You can modify the line in /etc/hosts - just add the mydomain part, e.g., change this:

Code:

192.168.1.2 mydomain.localdomain

to this:

Code:

192.168.1.2 mydomain mydomain.localdomain

But you referenced mydomain.com in your last post. So are you using that domain name in httpd.conf and ssl.conf? Is it real DNS domain name?

Yes, I agree. Just thought it might be of any help. Really it seems odd; any Linux (Fedora) machine can open the Server page using https, but it is impossible to do so with another OS.
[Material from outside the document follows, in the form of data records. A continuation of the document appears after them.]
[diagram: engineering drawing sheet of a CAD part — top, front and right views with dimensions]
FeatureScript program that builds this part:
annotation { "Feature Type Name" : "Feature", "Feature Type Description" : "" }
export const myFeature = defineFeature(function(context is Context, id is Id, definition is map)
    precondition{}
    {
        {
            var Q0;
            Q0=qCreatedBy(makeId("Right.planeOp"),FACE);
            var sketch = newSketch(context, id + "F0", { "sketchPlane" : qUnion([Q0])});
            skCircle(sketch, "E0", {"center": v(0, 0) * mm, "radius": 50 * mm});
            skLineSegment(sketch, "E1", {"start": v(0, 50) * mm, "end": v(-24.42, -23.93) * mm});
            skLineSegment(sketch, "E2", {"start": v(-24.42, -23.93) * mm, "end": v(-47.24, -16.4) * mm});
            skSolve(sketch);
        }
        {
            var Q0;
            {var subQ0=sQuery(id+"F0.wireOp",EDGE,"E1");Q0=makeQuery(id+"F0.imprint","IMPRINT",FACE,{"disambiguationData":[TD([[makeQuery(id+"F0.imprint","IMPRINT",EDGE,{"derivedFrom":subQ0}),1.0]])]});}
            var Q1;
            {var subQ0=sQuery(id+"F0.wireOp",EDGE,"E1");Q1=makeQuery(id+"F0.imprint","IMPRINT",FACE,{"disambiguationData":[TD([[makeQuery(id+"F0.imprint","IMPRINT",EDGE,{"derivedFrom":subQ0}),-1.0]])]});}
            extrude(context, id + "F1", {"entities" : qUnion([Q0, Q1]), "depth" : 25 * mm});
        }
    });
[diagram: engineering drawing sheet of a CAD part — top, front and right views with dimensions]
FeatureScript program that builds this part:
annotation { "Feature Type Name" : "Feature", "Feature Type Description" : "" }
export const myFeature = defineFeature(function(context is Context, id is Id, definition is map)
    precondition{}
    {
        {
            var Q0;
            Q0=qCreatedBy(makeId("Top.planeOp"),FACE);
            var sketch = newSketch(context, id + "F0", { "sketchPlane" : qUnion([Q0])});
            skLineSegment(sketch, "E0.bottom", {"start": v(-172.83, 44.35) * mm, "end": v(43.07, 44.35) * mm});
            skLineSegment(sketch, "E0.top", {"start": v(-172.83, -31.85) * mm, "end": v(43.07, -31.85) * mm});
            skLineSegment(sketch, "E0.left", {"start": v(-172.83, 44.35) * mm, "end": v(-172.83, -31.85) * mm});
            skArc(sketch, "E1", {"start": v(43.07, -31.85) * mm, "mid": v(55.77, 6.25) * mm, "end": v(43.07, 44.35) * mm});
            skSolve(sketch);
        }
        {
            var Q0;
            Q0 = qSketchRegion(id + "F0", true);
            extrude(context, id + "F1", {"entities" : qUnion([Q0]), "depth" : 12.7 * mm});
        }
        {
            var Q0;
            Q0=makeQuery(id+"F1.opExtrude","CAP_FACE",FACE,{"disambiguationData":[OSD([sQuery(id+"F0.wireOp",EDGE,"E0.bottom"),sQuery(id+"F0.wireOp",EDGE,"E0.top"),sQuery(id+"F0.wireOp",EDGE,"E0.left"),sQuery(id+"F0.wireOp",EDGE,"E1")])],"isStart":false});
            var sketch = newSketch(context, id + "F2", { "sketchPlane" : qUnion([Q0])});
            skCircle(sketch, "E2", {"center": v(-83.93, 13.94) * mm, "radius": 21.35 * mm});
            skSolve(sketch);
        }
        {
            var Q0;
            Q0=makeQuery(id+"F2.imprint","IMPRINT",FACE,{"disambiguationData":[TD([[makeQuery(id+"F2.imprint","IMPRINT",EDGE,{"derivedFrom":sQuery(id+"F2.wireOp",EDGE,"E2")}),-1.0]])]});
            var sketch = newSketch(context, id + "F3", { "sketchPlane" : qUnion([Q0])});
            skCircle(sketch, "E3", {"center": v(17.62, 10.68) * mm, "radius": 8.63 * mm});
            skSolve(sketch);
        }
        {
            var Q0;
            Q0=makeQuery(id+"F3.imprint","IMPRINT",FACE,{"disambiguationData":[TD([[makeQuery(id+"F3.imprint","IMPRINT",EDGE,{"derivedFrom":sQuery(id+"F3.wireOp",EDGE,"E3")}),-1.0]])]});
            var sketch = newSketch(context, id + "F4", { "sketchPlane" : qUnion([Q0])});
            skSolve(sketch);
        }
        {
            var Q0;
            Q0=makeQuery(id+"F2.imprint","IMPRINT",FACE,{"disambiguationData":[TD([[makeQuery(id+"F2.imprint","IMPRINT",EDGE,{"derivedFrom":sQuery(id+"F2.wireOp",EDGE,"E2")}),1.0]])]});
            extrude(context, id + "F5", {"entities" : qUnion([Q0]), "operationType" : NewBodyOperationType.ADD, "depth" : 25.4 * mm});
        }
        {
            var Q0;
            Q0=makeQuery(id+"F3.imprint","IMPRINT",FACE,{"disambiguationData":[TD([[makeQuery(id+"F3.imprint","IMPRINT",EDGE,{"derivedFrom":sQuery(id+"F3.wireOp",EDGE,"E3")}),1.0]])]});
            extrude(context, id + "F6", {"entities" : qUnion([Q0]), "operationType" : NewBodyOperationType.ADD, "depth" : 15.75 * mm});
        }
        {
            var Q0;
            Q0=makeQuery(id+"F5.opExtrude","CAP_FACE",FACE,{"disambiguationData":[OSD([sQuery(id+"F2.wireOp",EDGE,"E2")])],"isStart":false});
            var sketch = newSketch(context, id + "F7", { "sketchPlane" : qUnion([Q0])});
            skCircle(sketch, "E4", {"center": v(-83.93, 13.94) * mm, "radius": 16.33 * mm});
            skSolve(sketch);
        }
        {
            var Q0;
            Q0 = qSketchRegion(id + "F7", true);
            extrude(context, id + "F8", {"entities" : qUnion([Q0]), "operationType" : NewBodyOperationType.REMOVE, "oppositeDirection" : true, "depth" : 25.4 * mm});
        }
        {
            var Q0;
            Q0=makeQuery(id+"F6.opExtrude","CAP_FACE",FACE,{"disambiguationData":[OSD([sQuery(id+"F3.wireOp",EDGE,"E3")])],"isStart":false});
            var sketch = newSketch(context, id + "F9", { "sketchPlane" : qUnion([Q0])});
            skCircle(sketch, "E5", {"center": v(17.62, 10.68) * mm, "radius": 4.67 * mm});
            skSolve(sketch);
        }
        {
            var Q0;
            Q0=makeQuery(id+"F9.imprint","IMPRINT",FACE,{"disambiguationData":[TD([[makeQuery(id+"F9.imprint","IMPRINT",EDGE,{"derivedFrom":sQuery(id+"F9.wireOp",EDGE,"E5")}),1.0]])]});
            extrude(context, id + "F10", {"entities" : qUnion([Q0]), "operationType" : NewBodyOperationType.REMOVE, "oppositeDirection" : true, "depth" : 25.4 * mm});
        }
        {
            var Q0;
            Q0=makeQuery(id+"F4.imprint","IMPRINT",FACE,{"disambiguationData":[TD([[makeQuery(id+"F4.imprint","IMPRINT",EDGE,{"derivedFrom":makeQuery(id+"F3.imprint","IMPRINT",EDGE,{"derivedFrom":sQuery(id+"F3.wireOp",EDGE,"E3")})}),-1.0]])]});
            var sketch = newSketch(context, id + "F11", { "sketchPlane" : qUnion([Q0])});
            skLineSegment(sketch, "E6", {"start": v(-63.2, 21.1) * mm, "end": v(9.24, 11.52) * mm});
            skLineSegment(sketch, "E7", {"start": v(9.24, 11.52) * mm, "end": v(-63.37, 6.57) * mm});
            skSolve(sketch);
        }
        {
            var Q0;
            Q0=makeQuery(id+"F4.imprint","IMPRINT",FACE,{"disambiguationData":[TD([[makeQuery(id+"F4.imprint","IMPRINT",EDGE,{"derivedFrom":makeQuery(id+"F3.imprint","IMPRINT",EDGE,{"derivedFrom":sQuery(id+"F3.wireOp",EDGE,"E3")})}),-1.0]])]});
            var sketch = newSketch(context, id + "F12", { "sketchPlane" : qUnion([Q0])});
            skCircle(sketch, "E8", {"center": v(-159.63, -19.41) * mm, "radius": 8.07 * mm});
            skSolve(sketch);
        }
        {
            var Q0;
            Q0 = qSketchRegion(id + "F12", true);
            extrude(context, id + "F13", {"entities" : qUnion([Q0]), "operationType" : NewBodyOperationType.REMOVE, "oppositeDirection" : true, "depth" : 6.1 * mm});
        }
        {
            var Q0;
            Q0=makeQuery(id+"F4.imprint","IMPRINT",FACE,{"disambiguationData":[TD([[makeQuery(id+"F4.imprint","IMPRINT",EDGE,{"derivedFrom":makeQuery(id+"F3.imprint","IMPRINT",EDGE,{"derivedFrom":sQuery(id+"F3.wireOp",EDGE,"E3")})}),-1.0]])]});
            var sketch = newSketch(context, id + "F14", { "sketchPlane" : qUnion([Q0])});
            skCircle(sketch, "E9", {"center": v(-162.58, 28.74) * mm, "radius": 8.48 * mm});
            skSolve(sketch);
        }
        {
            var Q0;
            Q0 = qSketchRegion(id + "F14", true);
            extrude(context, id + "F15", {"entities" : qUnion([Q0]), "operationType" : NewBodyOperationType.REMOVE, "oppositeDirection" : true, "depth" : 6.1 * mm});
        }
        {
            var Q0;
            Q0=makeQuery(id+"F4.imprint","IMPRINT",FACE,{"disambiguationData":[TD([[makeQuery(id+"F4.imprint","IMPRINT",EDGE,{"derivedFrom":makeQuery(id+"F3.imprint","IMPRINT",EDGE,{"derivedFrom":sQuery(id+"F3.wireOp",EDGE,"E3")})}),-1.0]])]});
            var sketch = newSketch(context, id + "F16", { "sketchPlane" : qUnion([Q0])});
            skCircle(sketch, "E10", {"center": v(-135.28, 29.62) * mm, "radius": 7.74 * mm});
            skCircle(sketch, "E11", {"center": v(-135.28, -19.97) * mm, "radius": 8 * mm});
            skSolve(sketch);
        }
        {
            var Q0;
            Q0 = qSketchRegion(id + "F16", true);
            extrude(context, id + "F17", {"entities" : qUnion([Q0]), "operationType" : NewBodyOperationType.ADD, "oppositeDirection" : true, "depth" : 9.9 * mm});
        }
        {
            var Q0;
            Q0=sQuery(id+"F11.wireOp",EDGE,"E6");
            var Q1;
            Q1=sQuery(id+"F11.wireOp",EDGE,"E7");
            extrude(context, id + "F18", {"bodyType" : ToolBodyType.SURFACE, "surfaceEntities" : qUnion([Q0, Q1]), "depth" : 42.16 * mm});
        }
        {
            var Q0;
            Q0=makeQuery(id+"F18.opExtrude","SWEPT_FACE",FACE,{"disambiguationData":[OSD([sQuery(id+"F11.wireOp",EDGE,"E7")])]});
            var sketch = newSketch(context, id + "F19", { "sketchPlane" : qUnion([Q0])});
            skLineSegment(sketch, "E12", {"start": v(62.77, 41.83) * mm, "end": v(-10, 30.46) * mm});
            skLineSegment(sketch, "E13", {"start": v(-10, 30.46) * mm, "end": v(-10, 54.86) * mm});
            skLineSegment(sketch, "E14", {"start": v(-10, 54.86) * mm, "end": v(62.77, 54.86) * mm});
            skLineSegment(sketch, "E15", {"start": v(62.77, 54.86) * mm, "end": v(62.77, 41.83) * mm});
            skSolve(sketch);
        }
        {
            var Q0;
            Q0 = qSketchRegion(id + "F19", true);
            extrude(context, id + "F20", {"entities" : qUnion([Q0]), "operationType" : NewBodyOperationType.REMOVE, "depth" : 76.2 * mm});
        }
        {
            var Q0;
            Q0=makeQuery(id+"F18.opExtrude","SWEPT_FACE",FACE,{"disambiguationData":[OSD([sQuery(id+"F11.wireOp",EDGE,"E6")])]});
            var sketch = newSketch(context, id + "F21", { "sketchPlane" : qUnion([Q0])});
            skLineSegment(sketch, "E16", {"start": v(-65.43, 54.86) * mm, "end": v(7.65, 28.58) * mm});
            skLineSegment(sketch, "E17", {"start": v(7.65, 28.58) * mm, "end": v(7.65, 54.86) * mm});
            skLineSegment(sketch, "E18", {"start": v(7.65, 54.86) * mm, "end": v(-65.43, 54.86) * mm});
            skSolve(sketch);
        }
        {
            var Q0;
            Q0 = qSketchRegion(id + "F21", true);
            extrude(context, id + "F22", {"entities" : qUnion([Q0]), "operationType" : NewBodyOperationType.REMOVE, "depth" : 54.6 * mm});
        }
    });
that makes it sound like the https port (typically 443) is being blocked on those clients.

[yereke]

This is still kind of confusing to me. Does the ServerName variable in ssl.conf and in httpd.conf match?

in ssl.conf ServerName is mydomain.com:443
in httpd.conf it is mydomain.com:80
so they do match but use different ports.

You can modify the line in /etc/hosts - just add the mydomain part, e.g., change this:

Code:

192.168.1.2 mydomain.localdomain

to this:

Code:

192.168.1.2 mydomain mydomain.localdomain

Changing /etc/hosts file didn't resolve the hostname. Instead I changed the file /etc/sysconfig/network
Edited: HOSTNAME="hostname"
Now I don't have .localdomain suffix.

But you referenced mydomain.com in your last post. So are you using that domain name in httpd.conf and ssl.conf? Is it real DNS domain name?

Yes, the server has a static IP address with specific DNS domain name, connected through university IT service provider and it is identified by mydomain hostname. So it is accessed like mydomain.university.com (e.g.)